*Supplied information*.

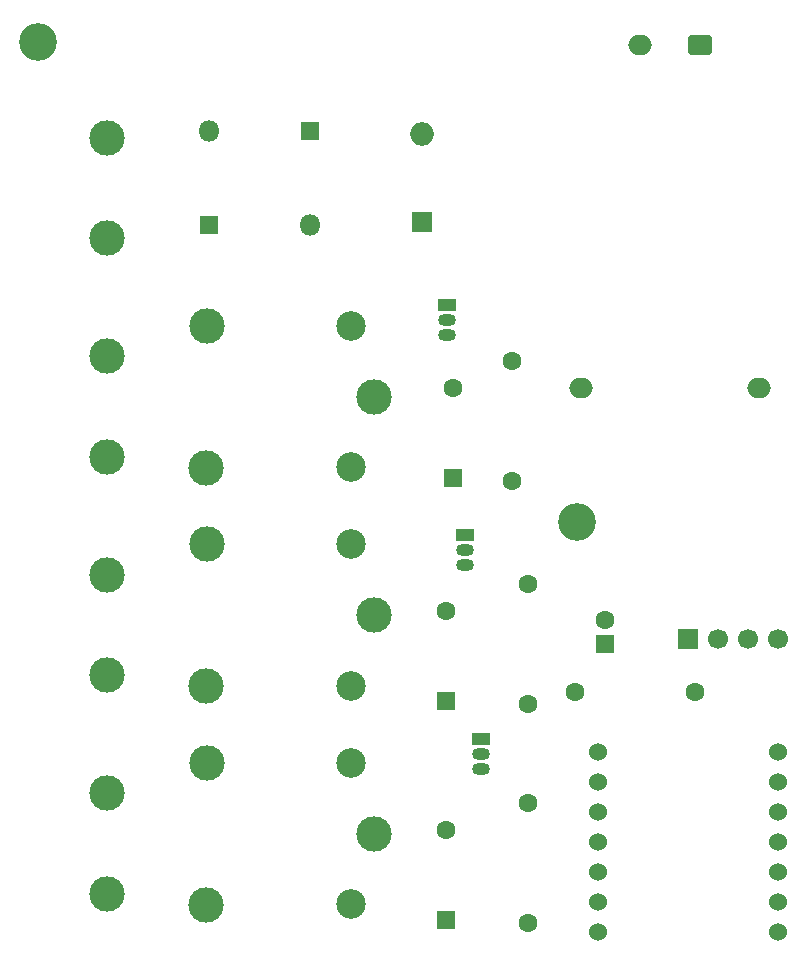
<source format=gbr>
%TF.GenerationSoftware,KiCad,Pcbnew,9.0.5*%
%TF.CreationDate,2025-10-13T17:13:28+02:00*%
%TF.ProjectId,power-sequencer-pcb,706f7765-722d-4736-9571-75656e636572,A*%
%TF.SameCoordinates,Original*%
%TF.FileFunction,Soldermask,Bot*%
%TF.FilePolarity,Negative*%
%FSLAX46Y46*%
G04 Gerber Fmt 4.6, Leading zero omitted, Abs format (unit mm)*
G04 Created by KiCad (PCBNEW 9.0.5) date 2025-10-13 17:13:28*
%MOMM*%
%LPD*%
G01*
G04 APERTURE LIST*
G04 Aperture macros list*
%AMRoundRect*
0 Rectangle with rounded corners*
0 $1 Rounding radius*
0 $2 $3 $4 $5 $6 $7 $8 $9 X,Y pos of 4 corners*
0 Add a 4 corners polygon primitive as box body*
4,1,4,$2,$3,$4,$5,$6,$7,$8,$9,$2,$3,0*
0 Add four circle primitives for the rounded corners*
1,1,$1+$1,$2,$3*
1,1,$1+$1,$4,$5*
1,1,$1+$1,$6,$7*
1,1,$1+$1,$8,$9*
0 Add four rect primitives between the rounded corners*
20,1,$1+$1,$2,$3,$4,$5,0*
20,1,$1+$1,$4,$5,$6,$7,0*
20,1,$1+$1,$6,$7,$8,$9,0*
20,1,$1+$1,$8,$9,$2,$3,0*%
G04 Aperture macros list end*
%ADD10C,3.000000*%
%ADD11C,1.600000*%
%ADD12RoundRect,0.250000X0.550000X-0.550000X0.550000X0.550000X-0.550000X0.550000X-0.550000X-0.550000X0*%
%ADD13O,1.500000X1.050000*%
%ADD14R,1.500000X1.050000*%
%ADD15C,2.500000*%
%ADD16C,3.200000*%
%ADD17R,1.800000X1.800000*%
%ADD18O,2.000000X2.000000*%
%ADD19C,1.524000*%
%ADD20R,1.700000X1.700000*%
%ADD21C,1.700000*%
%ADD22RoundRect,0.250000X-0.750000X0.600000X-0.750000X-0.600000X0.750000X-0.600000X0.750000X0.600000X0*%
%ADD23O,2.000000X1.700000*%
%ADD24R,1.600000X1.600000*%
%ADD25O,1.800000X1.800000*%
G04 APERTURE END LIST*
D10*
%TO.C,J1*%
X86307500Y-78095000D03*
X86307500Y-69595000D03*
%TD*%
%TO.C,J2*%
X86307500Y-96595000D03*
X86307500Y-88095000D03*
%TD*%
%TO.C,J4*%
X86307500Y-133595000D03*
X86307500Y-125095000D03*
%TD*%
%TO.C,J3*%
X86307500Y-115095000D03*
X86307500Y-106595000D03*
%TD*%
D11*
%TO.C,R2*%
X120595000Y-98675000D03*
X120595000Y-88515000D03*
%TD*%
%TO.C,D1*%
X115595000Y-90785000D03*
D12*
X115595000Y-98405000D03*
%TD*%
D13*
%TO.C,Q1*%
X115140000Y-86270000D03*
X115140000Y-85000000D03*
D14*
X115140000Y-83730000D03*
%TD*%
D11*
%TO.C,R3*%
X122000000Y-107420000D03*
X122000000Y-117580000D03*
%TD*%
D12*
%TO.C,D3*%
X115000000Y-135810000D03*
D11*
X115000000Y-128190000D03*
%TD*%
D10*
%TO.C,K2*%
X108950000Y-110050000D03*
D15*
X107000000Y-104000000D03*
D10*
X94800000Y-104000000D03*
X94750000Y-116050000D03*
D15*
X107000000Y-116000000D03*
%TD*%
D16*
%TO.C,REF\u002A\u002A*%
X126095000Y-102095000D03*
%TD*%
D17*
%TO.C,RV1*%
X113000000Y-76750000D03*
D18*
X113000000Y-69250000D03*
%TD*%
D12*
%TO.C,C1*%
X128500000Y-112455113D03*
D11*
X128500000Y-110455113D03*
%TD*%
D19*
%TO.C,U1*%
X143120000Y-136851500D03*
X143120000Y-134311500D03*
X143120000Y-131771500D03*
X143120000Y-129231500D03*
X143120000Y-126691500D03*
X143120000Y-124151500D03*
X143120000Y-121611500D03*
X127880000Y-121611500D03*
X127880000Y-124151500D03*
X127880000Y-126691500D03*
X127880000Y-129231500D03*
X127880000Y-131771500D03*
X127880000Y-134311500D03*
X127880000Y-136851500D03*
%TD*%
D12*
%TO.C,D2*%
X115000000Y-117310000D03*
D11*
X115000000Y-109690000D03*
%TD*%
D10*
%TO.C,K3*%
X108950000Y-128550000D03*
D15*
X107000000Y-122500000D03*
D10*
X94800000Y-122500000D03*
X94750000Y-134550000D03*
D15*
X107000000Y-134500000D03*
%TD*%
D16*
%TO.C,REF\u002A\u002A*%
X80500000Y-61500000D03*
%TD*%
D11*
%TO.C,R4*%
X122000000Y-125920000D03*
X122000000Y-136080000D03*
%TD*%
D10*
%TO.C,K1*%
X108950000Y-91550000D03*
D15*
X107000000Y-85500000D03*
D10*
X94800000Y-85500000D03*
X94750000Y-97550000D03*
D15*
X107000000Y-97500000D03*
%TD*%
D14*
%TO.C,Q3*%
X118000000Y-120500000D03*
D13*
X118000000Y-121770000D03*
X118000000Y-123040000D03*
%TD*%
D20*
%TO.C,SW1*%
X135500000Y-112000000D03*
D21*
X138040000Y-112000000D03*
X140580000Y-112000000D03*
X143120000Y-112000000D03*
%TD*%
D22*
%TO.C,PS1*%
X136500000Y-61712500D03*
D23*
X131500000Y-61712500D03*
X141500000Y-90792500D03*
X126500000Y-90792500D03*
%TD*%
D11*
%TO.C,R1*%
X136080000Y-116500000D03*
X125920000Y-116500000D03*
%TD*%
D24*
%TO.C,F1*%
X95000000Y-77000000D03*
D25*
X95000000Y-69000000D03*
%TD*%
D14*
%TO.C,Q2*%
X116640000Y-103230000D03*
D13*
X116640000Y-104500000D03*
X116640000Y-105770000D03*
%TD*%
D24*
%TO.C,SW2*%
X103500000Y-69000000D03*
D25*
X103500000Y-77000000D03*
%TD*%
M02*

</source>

*Brief*. Please print the listing above again word for word, without its pictures.

*Reply*.
<source format=gbr>
%TF.GenerationSoftware,KiCad,Pcbnew,9.0.5*%
%TF.CreationDate,2025-10-13T17:13:28+02:00*%
%TF.ProjectId,power-sequencer-pcb,706f7765-722d-4736-9571-75656e636572,A*%
%TF.SameCoordinates,Original*%
%TF.FileFunction,Soldermask,Bot*%
%TF.FilePolarity,Negative*%
%FSLAX46Y46*%
G04 Gerber Fmt 4.6, Leading zero omitted, Abs format (unit mm)*
G04 Created by KiCad (PCBNEW 9.0.5) date 2025-10-13 17:13:28*
%MOMM*%
%LPD*%
G01*
G04 APERTURE LIST*
G04 Aperture macros list*
%AMRoundRect*
0 Rectangle with rounded corners*
0 $1 Rounding radius*
0 $2 $3 $4 $5 $6 $7 $8 $9 X,Y pos of 4 corners*
0 Add a 4 corners polygon primitive as box body*
4,1,4,$2,$3,$4,$5,$6,$7,$8,$9,$2,$3,0*
0 Add four circle primitives for the rounded corners*
1,1,$1+$1,$2,$3*
1,1,$1+$1,$4,$5*
1,1,$1+$1,$6,$7*
1,1,$1+$1,$8,$9*
0 Add four rect primitives between the rounded corners*
20,1,$1+$1,$2,$3,$4,$5,0*
20,1,$1+$1,$4,$5,$6,$7,0*
20,1,$1+$1,$6,$7,$8,$9,0*
20,1,$1+$1,$8,$9,$2,$3,0*%
G04 Aperture macros list end*
%ADD10C,3.000000*%
%ADD11C,1.600000*%
%ADD12RoundRect,0.250000X0.550000X-0.550000X0.550000X0.550000X-0.550000X0.550000X-0.550000X-0.550000X0*%
%ADD13O,1.500000X1.050000*%
%ADD14R,1.500000X1.050000*%
%ADD15C,2.500000*%
%ADD16C,3.200000*%
%ADD17R,1.800000X1.800000*%
%ADD18O,2.000000X2.000000*%
%ADD19C,1.524000*%
%ADD20R,1.700000X1.700000*%
%ADD21C,1.700000*%
%ADD22RoundRect,0.250000X-0.750000X0.600000X-0.750000X-0.600000X0.750000X-0.600000X0.750000X0.600000X0*%
%ADD23O,2.000000X1.700000*%
%ADD24R,1.600000X1.600000*%
%ADD25O,1.800000X1.800000*%
G04 APERTURE END LIST*
D10*
%TO.C,J1*%
X86307500Y-78095000D03*
X86307500Y-69595000D03*
%TD*%
%TO.C,J2*%
X86307500Y-96595000D03*
X86307500Y-88095000D03*
%TD*%
%TO.C,J4*%
X86307500Y-133595000D03*
X86307500Y-125095000D03*
%TD*%
%TO.C,J3*%
X86307500Y-115095000D03*
X86307500Y-106595000D03*
%TD*%
D11*
%TO.C,R2*%
X120595000Y-98675000D03*
X120595000Y-88515000D03*
%TD*%
%TO.C,D1*%
X115595000Y-90785000D03*
D12*
X115595000Y-98405000D03*
%TD*%
D13*
%TO.C,Q1*%
X115140000Y-86270000D03*
X115140000Y-85000000D03*
D14*
X115140000Y-83730000D03*
%TD*%
D11*
%TO.C,R3*%
X122000000Y-107420000D03*
X122000000Y-117580000D03*
%TD*%
D12*
%TO.C,D3*%
X115000000Y-135810000D03*
D11*
X115000000Y-128190000D03*
%TD*%
D10*
%TO.C,K2*%
X108950000Y-110050000D03*
D15*
X107000000Y-104000000D03*
D10*
X94800000Y-104000000D03*
X94750000Y-116050000D03*
D15*
X107000000Y-116000000D03*
%TD*%
D16*
%TO.C,REF\u002A\u002A*%
X126095000Y-102095000D03*
%TD*%
D17*
%TO.C,RV1*%
X113000000Y-76750000D03*
D18*
X113000000Y-69250000D03*
%TD*%
D12*
%TO.C,C1*%
X128500000Y-112455113D03*
D11*
X128500000Y-110455113D03*
%TD*%
D19*
%TO.C,U1*%
X143120000Y-136851500D03*
X143120000Y-134311500D03*
X143120000Y-131771500D03*
X143120000Y-129231500D03*
X143120000Y-126691500D03*
X143120000Y-124151500D03*
X143120000Y-121611500D03*
X127880000Y-121611500D03*
X127880000Y-124151500D03*
X127880000Y-126691500D03*
X127880000Y-129231500D03*
X127880000Y-131771500D03*
X127880000Y-134311500D03*
X127880000Y-136851500D03*
%TD*%
D12*
%TO.C,D2*%
X115000000Y-117310000D03*
D11*
X115000000Y-109690000D03*
%TD*%
D10*
%TO.C,K3*%
X108950000Y-128550000D03*
D15*
X107000000Y-122500000D03*
D10*
X94800000Y-122500000D03*
X94750000Y-134550000D03*
D15*
X107000000Y-134500000D03*
%TD*%
D16*
%TO.C,REF\u002A\u002A*%
X80500000Y-61500000D03*
%TD*%
D11*
%TO.C,R4*%
X122000000Y-125920000D03*
X122000000Y-136080000D03*
%TD*%
D10*
%TO.C,K1*%
X108950000Y-91550000D03*
D15*
X107000000Y-85500000D03*
D10*
X94800000Y-85500000D03*
X94750000Y-97550000D03*
D15*
X107000000Y-97500000D03*
%TD*%
D14*
%TO.C,Q3*%
X118000000Y-120500000D03*
D13*
X118000000Y-121770000D03*
X118000000Y-123040000D03*
%TD*%
D20*
%TO.C,SW1*%
X135500000Y-112000000D03*
D21*
X138040000Y-112000000D03*
X140580000Y-112000000D03*
X143120000Y-112000000D03*
%TD*%
D22*
%TO.C,PS1*%
X136500000Y-61712500D03*
D23*
X131500000Y-61712500D03*
X141500000Y-90792500D03*
X126500000Y-90792500D03*
%TD*%
D11*
%TO.C,R1*%
X136080000Y-116500000D03*
X125920000Y-116500000D03*
%TD*%
D24*
%TO.C,F1*%
X95000000Y-77000000D03*
D25*
X95000000Y-69000000D03*
%TD*%
D14*
%TO.C,Q2*%
X116640000Y-103230000D03*
D13*
X116640000Y-104500000D03*
X116640000Y-105770000D03*
%TD*%
D24*
%TO.C,SW2*%
X103500000Y-69000000D03*
D25*
X103500000Y-77000000D03*
%TD*%
M02*

</source>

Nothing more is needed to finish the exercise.